You may be surprised how much of that may be physical. There are no different realms after all, even though we talk about life as such: mental physical etc.
Psychological states inspire behaviors which build physical adaptations which reinforce the psychological states and consequently the behavior, etc etc.
If you can understand the process you may be able to reverse engineer it and undue the deformation.
I’m speaking of internal disfigurement. A contorted personality. A loss of contact with the present moment. A fixation on the past. A padlock on the future built with the steel of misguided intelligence.
Me personally was similar. First 10 years were paradisaical. Then we moved and the social circumstances changed. Previously jubilant personality became more guarded. Then some family commited suicide and things went darker.

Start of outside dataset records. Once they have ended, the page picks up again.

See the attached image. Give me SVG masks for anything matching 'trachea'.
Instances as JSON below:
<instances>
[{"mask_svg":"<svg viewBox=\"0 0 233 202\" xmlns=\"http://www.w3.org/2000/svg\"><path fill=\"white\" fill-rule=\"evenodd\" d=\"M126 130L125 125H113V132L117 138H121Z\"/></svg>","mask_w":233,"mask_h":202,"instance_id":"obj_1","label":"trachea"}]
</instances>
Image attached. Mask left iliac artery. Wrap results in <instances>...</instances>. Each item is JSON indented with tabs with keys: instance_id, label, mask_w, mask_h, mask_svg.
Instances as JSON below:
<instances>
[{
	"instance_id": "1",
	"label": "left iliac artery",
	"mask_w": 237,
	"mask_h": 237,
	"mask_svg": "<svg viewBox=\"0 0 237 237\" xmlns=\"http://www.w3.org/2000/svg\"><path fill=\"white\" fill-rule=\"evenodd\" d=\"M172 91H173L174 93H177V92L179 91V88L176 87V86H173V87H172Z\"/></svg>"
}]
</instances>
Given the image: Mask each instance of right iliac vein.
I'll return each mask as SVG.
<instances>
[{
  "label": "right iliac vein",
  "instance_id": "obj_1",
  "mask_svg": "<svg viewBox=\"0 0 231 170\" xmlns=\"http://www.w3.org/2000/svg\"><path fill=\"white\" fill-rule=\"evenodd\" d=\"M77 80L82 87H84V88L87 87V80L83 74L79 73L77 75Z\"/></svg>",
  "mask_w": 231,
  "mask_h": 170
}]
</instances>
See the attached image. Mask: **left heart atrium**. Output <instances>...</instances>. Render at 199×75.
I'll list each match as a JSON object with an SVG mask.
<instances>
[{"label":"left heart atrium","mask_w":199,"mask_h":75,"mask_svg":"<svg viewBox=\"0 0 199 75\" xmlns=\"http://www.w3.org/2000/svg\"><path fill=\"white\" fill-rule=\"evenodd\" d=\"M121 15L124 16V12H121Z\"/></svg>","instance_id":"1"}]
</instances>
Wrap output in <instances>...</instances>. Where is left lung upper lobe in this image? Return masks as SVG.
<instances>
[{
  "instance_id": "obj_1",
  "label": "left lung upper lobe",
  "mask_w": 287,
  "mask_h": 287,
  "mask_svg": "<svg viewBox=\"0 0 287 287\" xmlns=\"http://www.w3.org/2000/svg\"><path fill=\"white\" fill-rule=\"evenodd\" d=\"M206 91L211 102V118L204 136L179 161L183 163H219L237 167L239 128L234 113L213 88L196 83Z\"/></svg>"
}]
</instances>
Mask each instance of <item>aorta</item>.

On into high school behaviors continued to mal-adapt. End of adolescence i was no more. Had strangled my old self. Been replaced by a hollow shell. Living in pure information. Pure argument and discourse over my past and future. waiting to dive into the abyss
21-24 things got shook up a bit and those calcified bones and knotted neurons loosened and i managed to reconnect with that 10 year old self.
Not only reconnect but pull it into my new self and cut out the middle which was really just a molded part of the fruit. A black spot infecting the surrounding flesh.
I have no idea what it would take for you to do the same, but it can be done. It’s like being lock-pick unto your own mind and spirit. You have to carefully work your way back out of the bramble bush. Wiggle your way back until you can move forward again.
Of course if you abandon the way you came in you have only the thorny path you’ve become lost in ahead of you.
I think I may have gone too far down that path – imagine going a level further, and spending an additional 10 years in that state, and that’s probably where I’m at. But that said, there may be a better way forward through examining how I got here, even if I can’t really connect with who I used to be. Anyway, thanks for the comment – you always give me food for thought.
I can relate to a lot of the things you said here, and it’s actually kind of scary…
To think some of the things I relate to the most right now in my life, on top of everything else, are simply finding other people who are depressed/suicidal…
It’s like, when you’re depressed/suicidal, you start to really question the meaning of life most people don’t…
It sucks when you want to give up, but if you don’t and know how to move forward, it’s like… you can find a way to find true meaning in ways other people don’t have…
It’s like… rebirthing yourself… I wish people could understand something like that.